Greek Parties Still Negotiating Coalition, Wall Street Still Girding for European Crisis: Roundup

Whither Europe: Greece’s leading pro-bailout party—conservative New Democracy, which won Sunday’s elections, and socialist Pasok—are still negotiating to form a coalition to govern the teetering nation. Assuming a deal gets done, the first task will be to convince Europe to rewrite the Greek rescue agreement to provide more time—and financing—to meet austerity goals.

European leaders promised a more integrated banking system at the G-20 meeting in Mexico City yesterday, listing common banking oversight and depositor guarantees among future steps to be considered.

Asset managers like Legg Mason are preparing for worst case news out of Europe.

Greek savers aren’t the only ones stuffing banknotes under their mattresses; Reuters reports that institutional investors are increasingly holding cash.

(“If you wrapped up all the $100 bills in circulation, it would form a cube about 74 feet per side…”)

Spain paid 2 percentage points more to borrow on 12-month bonds yesterday than it did one month ago.

If all that paints too rosy a picture, talk to Mark J. Grant.

For a little optimist, CNBC brings you Mark Mobius.

Jon Stewart interviews the drachma.

Your tab… Goldman Sachs advanced Rajat Gupta nearly $30 million to cover legal expenses, according to The New York Timessalt in the wounds after a) the former McKinsey & Co. chief executive and Goldman director passed Goldman secrets to hedge fund manager Raj Rajaratnam, according to the jury and b) Mr. Gupta’s defense team took an adversarial approach to the parade of Goldman execs appearing at the witness stand (one attorney for Mr. Gupta called Goldman CEO Lloyd Blankfein “cold and callous,” according to The Times). Anyway, Goldman has been picking up the tab because firm bylaws require the bank to pay the legal fees of executives and board directors; Mr. Gupta signed a pretrial agreement stipulating that he would pay his own legal bills if convicted.
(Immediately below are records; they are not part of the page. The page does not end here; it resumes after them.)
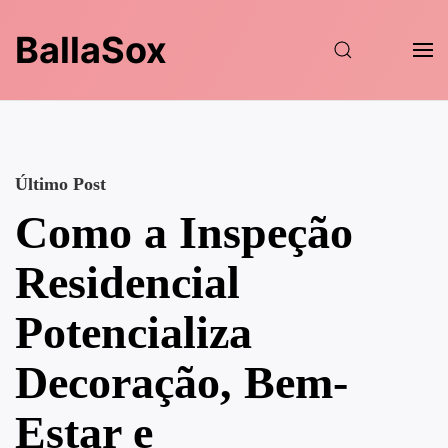
BallaSox
Último Post
Como a Inspeção
Residencial
Potencializa
Decoração, Bem-
Estar e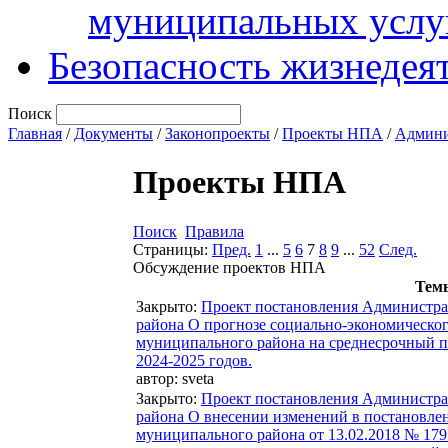
муниципальных услу
Безопасность жизнедея
Поиск
Главная
/
Документы
/
Законопроекты
/
Проекты НПА
/
Админи
Проекты НПА
Поиск
Правила
Страницы:
Пред.
1
...
5
6
7
8
9
...
52
След.
Обсуждение проектов НПА
Тем
Закрыто
:
Проект постановления Администр
района О прогнозе социально-экономическо
муниципального района на среднесрочный п
2024-2025 годов.
автор:
sveta
Закрыто
:
Проект постановления Администр
района О внесении изменений в постановл
муниципального района от 13.02.2018 № 17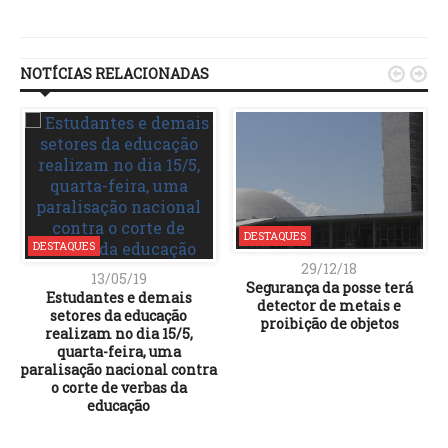
Link
NOTÍCIAS RELACIONADAS


DESTAQUES
DESTAQUES
29/12/18
13/05/19
Segurança da posse terá
Estudantes e demais
detector de metais e
setores da educação
proibição de objetos
realizam no dia 15/5,
quarta-feira, uma
paralisação nacional contra
o corte de verbas da
educação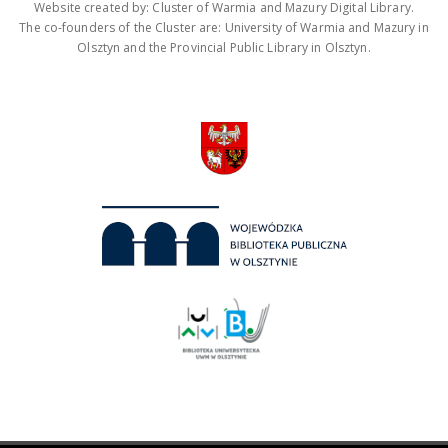
Website created by: Cluster of Warmia and Mazury Digital Library.
The co-founders of the Cluster are: University of Warmia and Mazury in
Olsztyn and the Provincial Public Library in Olsztyn.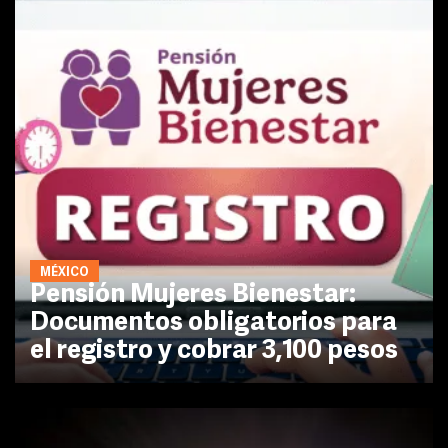
MÉXICO
Pensión Mujeres Bienestar:
Documentos obligatorios para
el registro y cobrar 3,100 pesos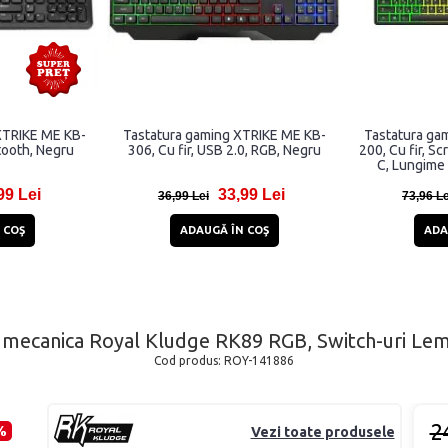
XTRIKE ME KB-
Tastatura gaming XTRIKE ME KB-
Tastatura ga
tooth, Negru
306, Cu fir, USB 2.0, RGB, Negru
200, Cu fir, S
C, Lungime
99 Lei
33,99 Lei
36,99 Lei
73,96 Le
 COŞ
ADAUGĂ ÎN COŞ
ADA
s mecanica Royal Kludge RK89 RGB, Switch-uri Lem
Cod produs:
ROY-141886
2
%
Vezi toate produsele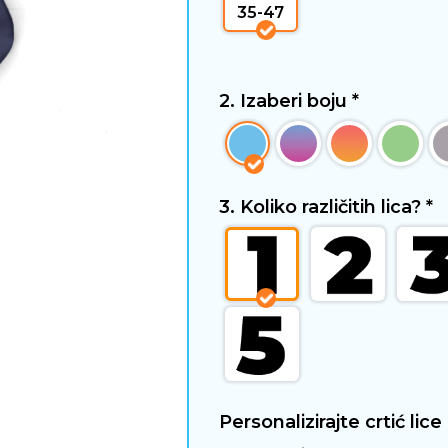
35-47
2. Izaberi boju
*
3. Koliko različitih lica?
*
Personalizirajte crtić lice i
Hide the whale: Bruno Iksil, the JPMorgan trader known as the London Whale, sometimes resisted sharing the details of his trading positions with superiors,The Wall Street Journalreports: “Mr. Iksil once confided to the colleague that when he wanted to avoid questions from supervisors about his trades, he sometimes would start discussing a mathematical term, equation or other technical jargon, to confuse and end the conversation.”

Jamie Dimon is scheduled to testify before the “harsher and crazier” House of Representatives today.

BofA to divest? Swiss private bank Julius Baer is in talks to acquire Bank of America’s non-U.S. wealth management unit, which manages about $90 billion, and which Reuters says could be worth about $2 billion.

Short-term fix: Nine months and $15 million later, Michael Francis is out as president of J.C. Penney.